No final, a consequência dessa linda experiência de Louise nos leva a uma reflexão que a própria personagem enseja: se você pudesse ver toda a sua vida, do começo ao fim, você mudaria alguma coisa? Percebendo que, apesar de saber que alguns momentos difíceis serão enfrentados – e todos nós sabemos que de fato não só de alegrias é feita a vida -, Louise encara as oportunidades que a vida lhe coloca, vive intensamente todos os momentos e nitidamente se mostra agradecida por tudo.

Essa é a verdadeira gratidão diante da vida. Não só ser grato pelo que é bom, porque aí reduzimos a vida pela metade, tiramos boa parte das experiências que vivemos e que são tão necessárias ao nosso crescimento. Mas ser grato porque há um entendimento de que tudo merece ser vivido e que os mistérios da vida, no filme tão bem representado pelos alienígenas, são maiores que nós e, como diria Shakespeare, nossa vã filosofia. Isso deve ser vivido de tal maneira que nos reste estar abertos de coração, e mente, para as trocas de experiências que teremos ao longo dessa jornada.
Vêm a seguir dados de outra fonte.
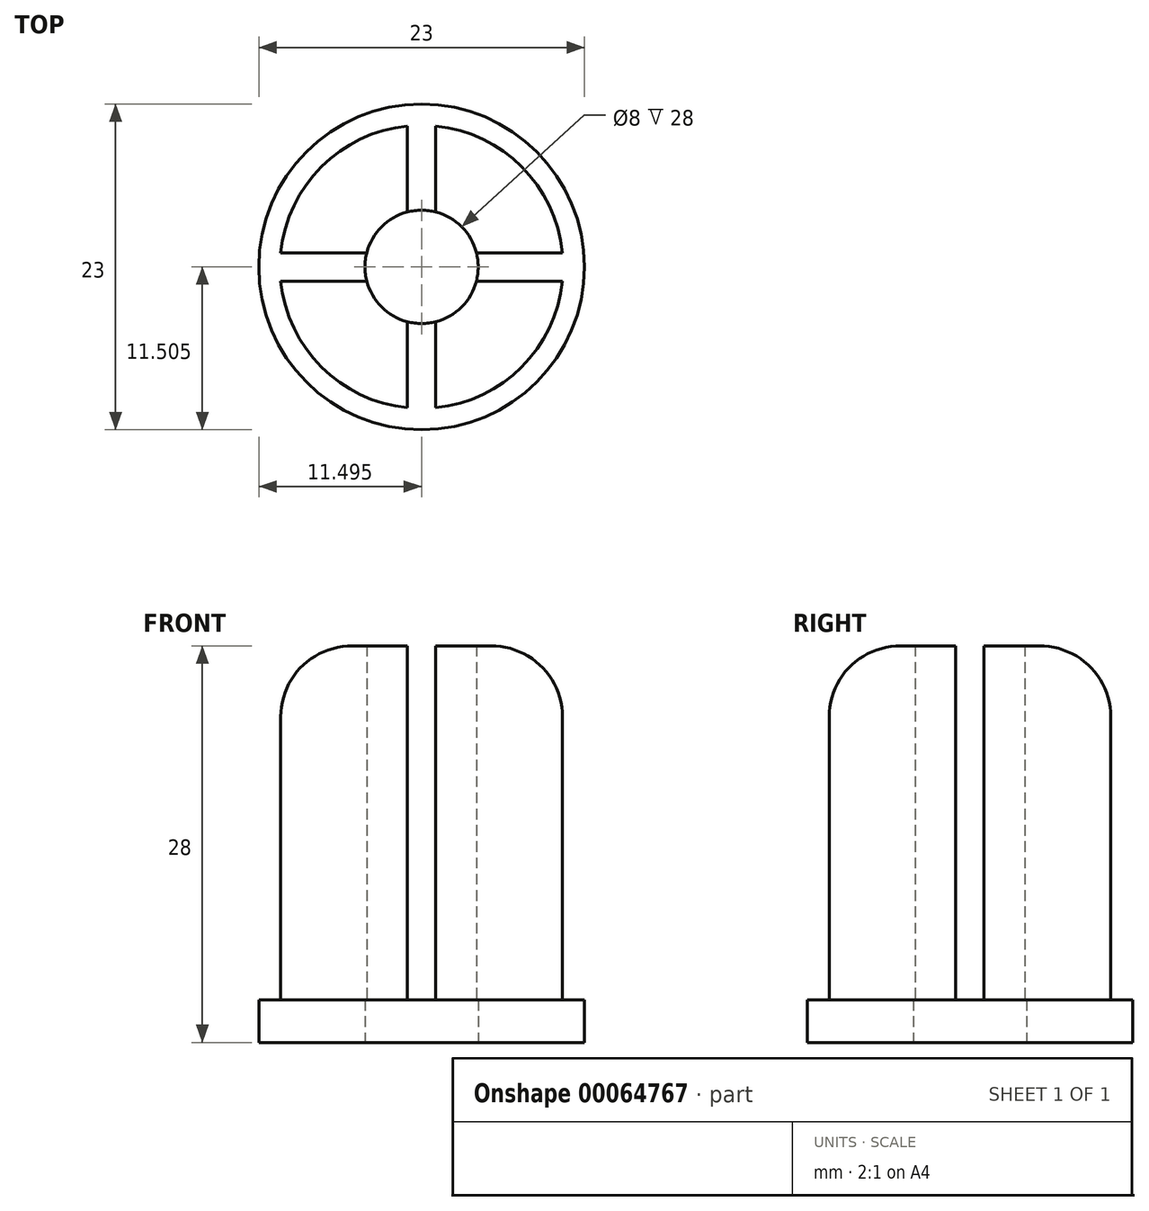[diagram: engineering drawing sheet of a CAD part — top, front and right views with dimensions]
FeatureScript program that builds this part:
annotation { "Feature Type Name" : "Feature", "Feature Type Description" : "" }
export const myFeature = defineFeature(function(context is Context, id is Id, definition is map)
    precondition{}
    {
        {
            var Q0;
            Q0=qCreatedBy(makeId("Top.planeOp"),FACE);
            var sketch = newSketch(context, id + "F0", { "sketchPlane" : qUnion([Q0])});
            skCircle(sketch, "E0", {"center": v(0, 0) * mm, "radius": 10 * mm});
            skCircle(sketch, "E1", {"center": v(0, 0) * mm, "radius": 4 * mm});
            skSolve(sketch);
        }
        {
            var Q0;
            Q0=qSketchRegion(id+"F0",true);
            extrude(context, id + "F1", {"entities" : qUnion([Q0]), "depth" : 25 * mm});
        }
        {
            var Q0;
            Q0=qCreatedBy(makeId("Top.planeOp"),FACE);
            var sketch = newSketch(context, id + "F2", { "sketchPlane" : qUnion([Q0])});
            skCircle(sketch, "E2", {"center": v(0, 0) * mm, "radius": 11.5 * mm});
            skCircle(sketch, "E3", {"center": v(0, 0) * mm, "radius": 4 * mm});
            skSolve(sketch);
        }
        {
            var Q0;
            Q0=qSketchRegion(id+"F2",true);
            extrude(context, id + "F3", {"entities" : qUnion([Q0]), "operationType" : NewBodyOperationType.ADD, "oppositeDirection" : true, "depth" : 3 * mm});
        }
        {
            var Q0;
            Q0=qCreatedBy(makeId("Top.planeOp"),FACE);
            var sketch = newSketch(context, id + "F4", { "sketchPlane" : qUnion([Q0])});
            skLineSegment(sketch, "E4.top", {"start": v(-16.4, 1) * mm, "end": v(17.64, 1) * mm});
            skLineSegment(sketch, "E5.top", {"start": v(-16.4, -1) * mm, "end": v(18.02, -1) * mm});
            skLineSegment(sketch, "E6.right", {"start": v(-1, 15.85) * mm, "end": v(-1, -19.36) * mm});
            skLineSegment(sketch, "E7.right", {"start": v(1, 15.85) * mm, "end": v(1, -19.36) * mm});
            skLineSegment(sketch, "E8", {"start": v(-1, 15.85) * mm, "end": v(1, 15.85) * mm});
            skLineSegment(sketch, "E9", {"start": v(-16.4, 1) * mm, "end": v(-16.4, -1) * mm});
            skLineSegment(sketch, "E10", {"start": v(17.64, 1) * mm, "end": v(18.02, -1) * mm});
            skLineSegment(sketch, "E11", {"start": v(-1, -19.36) * mm, "end": v(1, -19.36) * mm});
            skSolve(sketch);
        }
        {
            var Q0;
            Q0=qSketchRegion(id+"F4",true);
            extrude(context, id + "F5", {"entities" : qUnion([Q0]), "operationType" : NewBodyOperationType.REMOVE, "depth" : 25 * mm});
        }
        {
            var Q0;
            {var subQ0=sQuery(id+"F0.wireOp",EDGE,"E0");var subQ2=sQuery(id+"F4.wireOp",EDGE,"E5.top");Q0=makeQuery(id+"F5.boolean.opBoolean","SPLIT",EDGE,{"disambiguationData":[TD([makeQuery(id+"F5.opExtrude","SWEPT_FACE",FACE,{"disambiguationData":[OSD([subQ2]),TDD([makeQuery(id+"F4.imprint","IMPRINT",EDGE,{"disambiguationData":[TD([[makeQuery(id+"F4.imprint","INTERSECT",VERTEX,{"derivedFrom":[subQ2,sQuery(id+"F4.wireOp",EDGE,"E10")]}),1.0]])],"derivedFrom":subQ2})])]})])],"derivedFrom":makeQuery(id+"F1.opExtrude","CAP_EDGE",EDGE,{"disambiguationData":[OSD([subQ0])],"isStart":false})});}
            var Q1;
            {var subQ0=sQuery(id+"F0.wireOp",EDGE,"E0");var subQ2=sQuery(id+"F4.wireOp",EDGE,"E4.top");Q1=makeQuery(id+"F5.boolean.opBoolean","SPLIT",EDGE,{"disambiguationData":[TD([makeQuery(id+"F5.opExtrude","SWEPT_FACE",FACE,{"disambiguationData":[OSD([subQ2]),TDD([makeQuery(id+"F4.imprint","IMPRINT",EDGE,{"disambiguationData":[TD([[makeQuery(id+"F4.imprint","INTERSECT",VERTEX,{"derivedFrom":[subQ2,sQuery(id+"F4.wireOp",EDGE,"E10")]}),1.0]])],"derivedFrom":subQ2})])]})])],"derivedFrom":makeQuery(id+"F1.opExtrude","CAP_EDGE",EDGE,{"disambiguationData":[OSD([subQ0])],"isStart":false})});}
            var Q2;
            {var subQ0=sQuery(id+"F0.wireOp",EDGE,"E0");var subQ2=sQuery(id+"F4.wireOp",EDGE,"E4.top");Q2=makeQuery(id+"F5.boolean.opBoolean","SPLIT",EDGE,{"disambiguationData":[TD([makeQuery(id+"F5.opExtrude","SWEPT_FACE",FACE,{"disambiguationData":[OSD([subQ2]),TDD([makeQuery(id+"F4.imprint","IMPRINT",EDGE,{"disambiguationData":[TD([[makeQuery(id+"F4.imprint","INTERSECT",VERTEX,{"derivedFrom":[subQ2,sQuery(id+"F4.wireOp",EDGE,"E9")]}),-1.0]])],"derivedFrom":subQ2})])]})])],"derivedFrom":makeQuery(id+"F1.opExtrude","CAP_EDGE",EDGE,{"disambiguationData":[OSD([subQ0])],"isStart":false})});}
            var Q3;
            {var subQ0=sQuery(id+"F0.wireOp",EDGE,"E0");var subQ2=sQuery(id+"F4.wireOp",EDGE,"E5.top");Q3=makeQuery(id+"F5.boolean.opBoolean","SPLIT",EDGE,{"disambiguationData":[TD([makeQuery(id+"F5.opExtrude","SWEPT_FACE",FACE,{"disambiguationData":[OSD([subQ2]),TDD([makeQuery(id+"F4.imprint","IMPRINT",EDGE,{"disambiguationData":[TD([[makeQuery(id+"F4.imprint","INTERSECT",VERTEX,{"derivedFrom":[subQ2,sQuery(id+"F4.wireOp",EDGE,"E9")]}),-1.0]])],"derivedFrom":subQ2})])]})])],"derivedFrom":makeQuery(id+"F1.opExtrude","CAP_EDGE",EDGE,{"disambiguationData":[OSD([subQ0])],"isStart":false})});}
            fillet(context, id + "F6", {"entities" : qUnion([Q0, Q1, Q2, Q3]), "radius" : 5 * mm, "tangentPropagation" : true, "allowEdgeOverflow" : false});
        }
        {
            var Q0;
            Q0=qCreatedBy(makeId("Top.planeOp"),FACE);
            var sketch = newSketch(context, id + "F7", { "sketchPlane" : qUnion([Q0])});
            skLineSegment(sketch, "E12.bottom", {"start": v(-110.46, -34.24) * mm, "end": v(-55.47, -34.24) * mm});
            skLineSegment(sketch, "E12.top", {"start": v(-110.46, -79.48) * mm, "end": v(-55.47, -79.48) * mm});
            skLineSegment(sketch, "E12.left", {"start": v(-110.46, -34.24) * mm, "end": v(-110.46, -79.48) * mm});
            skLineSegment(sketch, "E12.right", {"start": v(-55.47, -34.24) * mm, "end": v(-55.47, -79.48) * mm});
            skSolve(sketch);
        }
        {
            var Q0;
            Q0=qSketchRegion(id+"F7",true);
            extrude(context, id + "F8", {"entities" : qUnion([Q0]), "depth" : 25 * mm});
        }
        {
            var Q0;
            Q0=makeQuery(id+"F8.opExtrude","SWEPT_BODY",BODY,{"disambiguationData":[OSD([sQuery(id+"F7.wireOp",EDGE,"E12.bottom"),sQuery(id+"F7.wireOp",EDGE,"E12.top"),sQuery(id+"F7.wireOp",EDGE,"E12.left"),sQuery(id+"F7.wireOp",EDGE,"E12.right")])]});
            deleteBodies(context, id + "F9", {"entities" : qUnion([Q0])});
        }
        {
            var Q0;
            Q0=qCreatedBy(makeId("Right.planeOp"),FACE);
            var sketch = newSketch(context, id + "F10", { "sketchPlane" : qUnion([Q0])});
            skLineSegment(sketch, "E13", {"start": v(-20.04, 51.85) * mm, "end": v(-20.04, -35.71) * mm, "construction": true});
            skSolve(sketch);
        }
        {
            var Q0;
            {var subQ0=sQuery(id+"F0.wireOp",EDGE,"E0");var subQ2=sQuery(id+"F4.wireOp",EDGE,"E4.top");var subQ5=sQuery(id+"F4.wireOp",EDGE,"E10");Q0=makeQuery(id+"F5.boolean.opBoolean","SPLIT",FACE,{"disambiguationData":[TD([makeQuery(id+"F5.opExtrude","SWEPT_FACE",FACE,{"disambiguationData":[OSD([subQ2]),TDD([makeQuery(id+"F4.imprint","IMPRINT",EDGE,{"disambiguationData":[TD([[makeQuery(id+"F4.imprint","INTERSECT",VERTEX,{"derivedFrom":[subQ2,subQ5]}),1.0]])],"derivedFrom":subQ2})])]})])],"derivedFrom":makeQuery(id+"F1.opExtrude","SWEPT_FACE",FACE,{"disambiguationData":[OSD([subQ0])]})});}
            var Q1;
            Q1=makeQuery(id+"F1.opExtrude","SWEPT_BODY",BODY,{"disambiguationData":[OSD([sQuery(id+"F0.wireOp",EDGE,"E0"),sQuery(id+"F0.wireOp",EDGE,"E1")])]});
            var Q2;
            Q2=sQuery(id+"F10.wireOp",EDGE,"E13");
            circularPattern(context, id + "F11", {"entities" : qUnion([Q1]), "axis" : qUnion([Q2]), "angle" : 90 * degree, "instanceCount" : round(4)});
        }
        {
            var Q0;
            Q0=makeQuery(id+"F1.opExtrude","SWEPT_BODY",BODY,{"disambiguationData":[OSD([sQuery(id+"F0.wireOp",EDGE,"E0"),sQuery(id+"F0.wireOp",EDGE,"E1")])]});
            deleteBodies(context, id + "F12", {"entities" : qUnion([Q0])});
        }
        {
            var Q0;
            Q0=makeQuery(id+"F11.opPattern","COPY",BODY,{"derivedFrom":makeQuery(id+"F1.opExtrude","SWEPT_BODY",BODY,{"disambiguationData":[OSD([sQuery(id+"F0.wireOp",EDGE,"E0"),sQuery(id+"F0.wireOp",EDGE,"E1")])]}),"instanceName":"2"});
            deleteBodies(context, id + "F13", {"entities" : qUnion([Q0])});
        }
        {
            var Q0;
            Q0=makeQuery(id+"F11.opPattern","COPY",BODY,{"derivedFrom":makeQuery(id+"F1.opExtrude","SWEPT_BODY",BODY,{"disambiguationData":[OSD([sQuery(id+"F0.wireOp",EDGE,"E0"),sQuery(id+"F0.wireOp",EDGE,"E1")])]}),"instanceName":"3"});
            deleteBodies(context, id + "F14", {"entities" : qUnion([Q0])});
        }
    });
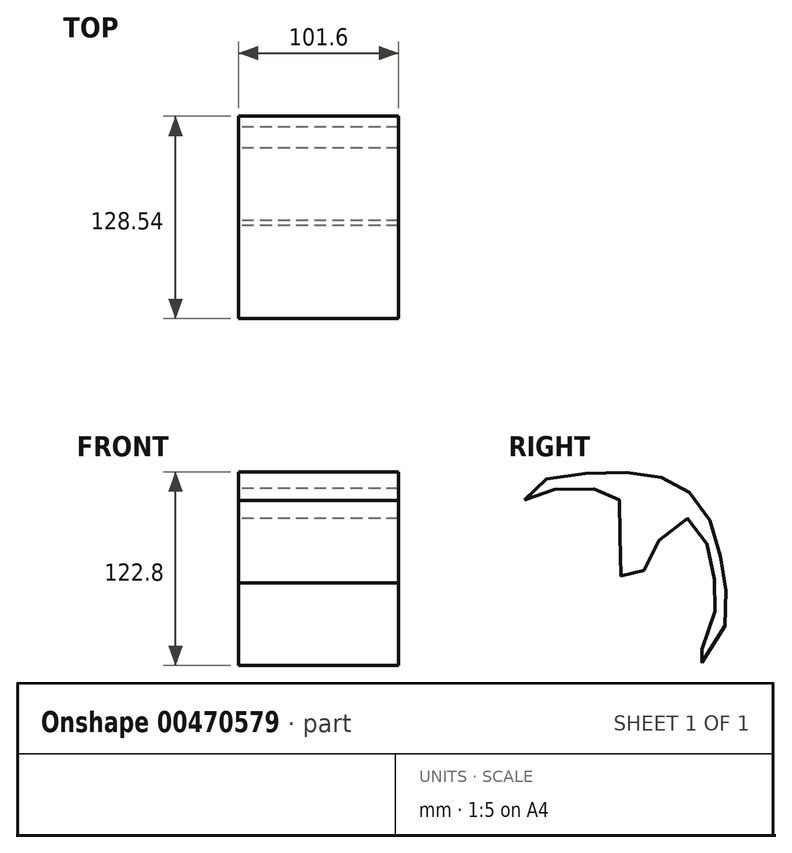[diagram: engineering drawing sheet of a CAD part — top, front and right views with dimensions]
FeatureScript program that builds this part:
annotation { "Feature Type Name" : "Feature", "Feature Type Description" : "" }
export const myFeature = defineFeature(function(context is Context, id is Id, definition is map)
    precondition{}
    {
        {
            var Q0;
            Q0=qCreatedBy(makeId("Right.planeOp"),FACE);
            var sketch = newSketch(context, id + "F0", { "sketchPlane" : qUnion([Q0])});
            skFitSpline(sketch, "E0", {"points": [v(-76.13, 49.56) * mm, v(-62.92, 55.02) * mm, v(-35.62, 56.74) * mm, v(-19.25, 54.15) * mm, v(-14.08, 38.93) * mm, v(-17.24, 12.2) * mm, v(-10.34, -3.02) * mm, v(4.3, 12.78) * mm, v(10.92, 26.57) * mm, v(29.3, 37.78) * mm, v(39.65, 21.98) * mm, v(44.24, 0) * mm, v(45.1, -17.1) * mm, v(38.78, -40.94) * mm, v(32.18, -55.3) * mm, v(46.54, -42.38) * mm, v(52.29, -14.8) * mm, v(50.85, 0) * mm, v(45.68, 25.14) * mm, v(37.63, 43.52) * mm, v(23.27, 58.46) * mm, v(7.76, 64.78) * mm, v(-14.36, 67.37) * mm, v(-43.1, 66.22) * mm, v(-66.94, 60.47) * mm, v(-76.13, 49.56) * mm]});
            skSolve(sketch);
        }
        {
            var Q0;
            Q0 = qSketchRegion(id + "F0", true);
            extrude(context, id + "F1", {"entities" : qUnion([Q0]), "depth" : 101.6 * mm});
        }
    });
Ou seja, o filme parece falar sobre uma invasão alienígena e uma possível guerra. Mas, na verdade, nos fala sobre a compreensão do que é importante na vida, do verdadeiro sentido, porque ficarmos presos nos nossos medos, nos nossos traumas, nas nossas visões de mundo, nas nossas opiniões e nas nossas verdades nunca nos levarão a ir além de nós mesmos, nunca nos realizarão como seres humanos que somos.